===== The input =====

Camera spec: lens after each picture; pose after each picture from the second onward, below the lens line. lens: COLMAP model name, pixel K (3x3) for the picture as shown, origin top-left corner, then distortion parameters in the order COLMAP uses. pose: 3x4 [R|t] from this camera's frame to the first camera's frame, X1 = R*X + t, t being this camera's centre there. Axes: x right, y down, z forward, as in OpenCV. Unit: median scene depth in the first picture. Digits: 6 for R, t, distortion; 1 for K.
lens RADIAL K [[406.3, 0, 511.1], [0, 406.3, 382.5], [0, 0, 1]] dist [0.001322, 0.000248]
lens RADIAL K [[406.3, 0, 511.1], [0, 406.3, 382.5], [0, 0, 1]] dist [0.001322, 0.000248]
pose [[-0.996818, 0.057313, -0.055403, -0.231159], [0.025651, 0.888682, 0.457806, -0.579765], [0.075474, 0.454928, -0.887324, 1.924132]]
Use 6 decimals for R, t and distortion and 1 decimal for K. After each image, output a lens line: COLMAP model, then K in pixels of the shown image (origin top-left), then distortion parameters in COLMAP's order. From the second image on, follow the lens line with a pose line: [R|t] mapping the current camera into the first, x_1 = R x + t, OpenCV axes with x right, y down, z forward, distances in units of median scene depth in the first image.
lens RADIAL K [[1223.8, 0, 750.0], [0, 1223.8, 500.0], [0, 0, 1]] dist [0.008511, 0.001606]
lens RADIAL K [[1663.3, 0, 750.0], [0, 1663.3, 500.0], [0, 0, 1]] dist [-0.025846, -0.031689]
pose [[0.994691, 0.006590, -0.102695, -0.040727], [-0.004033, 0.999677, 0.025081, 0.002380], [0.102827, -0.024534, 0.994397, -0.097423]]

=====

Task:
In full and without error, retype the entries above.

Exercise answer:
Camera spec: lens after each picture; pose after each picture from the second onward, below the lens line. lens: COLMAP model name, pixel K (3x3) for the picture as shown, origin top-left corner, then distortion parameters in the order COLMAP uses. pose: 3x4 [R|t] from this camera's frame to the first camera's frame, X1 = R*X + t, t being this camera's centre there. Axes: x right, y down, z forward, as in OpenCV. Unit: median scene depth in the first picture. Digits: 6 for R, t, distortion; 1 for K.
lens RADIAL K [[406.3, 0, 511.1], [0, 406.3, 382.5], [0, 0, 1]] dist [0.001322, 0.000248]
lens RADIAL K [[406.3, 0, 511.1], [0, 406.3, 382.5], [0, 0, 1]] dist [0.001322, 0.000248]
pose [[-0.996818, 0.057313, -0.055403, -0.231159], [0.025651, 0.888682, 0.457806, -0.579765], [0.075474, 0.454928, -0.887324, 1.924132]]
Use 6 decimals for R, t and distortion and 1 decimal for K. After each image, output a lens line: COLMAP model, then K in pixels of the shown image (origin top-left), then distortion parameters in COLMAP's order. From the second image on, follow the lens line with a pose line: [R|t] mapping the current camera into the first, x_1 = R x + t, OpenCV axes with x right, y down, z forward, distances in units of median scene depth in the first image.
lens RADIAL K [[1223.8, 0, 750.0], [0, 1223.8, 500.0], [0, 0, 1]] dist [0.008511, 0.001606]
lens RADIAL K [[1663.3, 0, 750.0], [0, 1663.3, 500.0], [0, 0, 1]] dist [-0.025846, -0.031689]
pose [[0.994691, 0.006590, -0.102695, -0.040727], [-0.004033, 0.999677, 0.025081, 0.002380], [0.102827, -0.024534, 0.994397, -0.097423]]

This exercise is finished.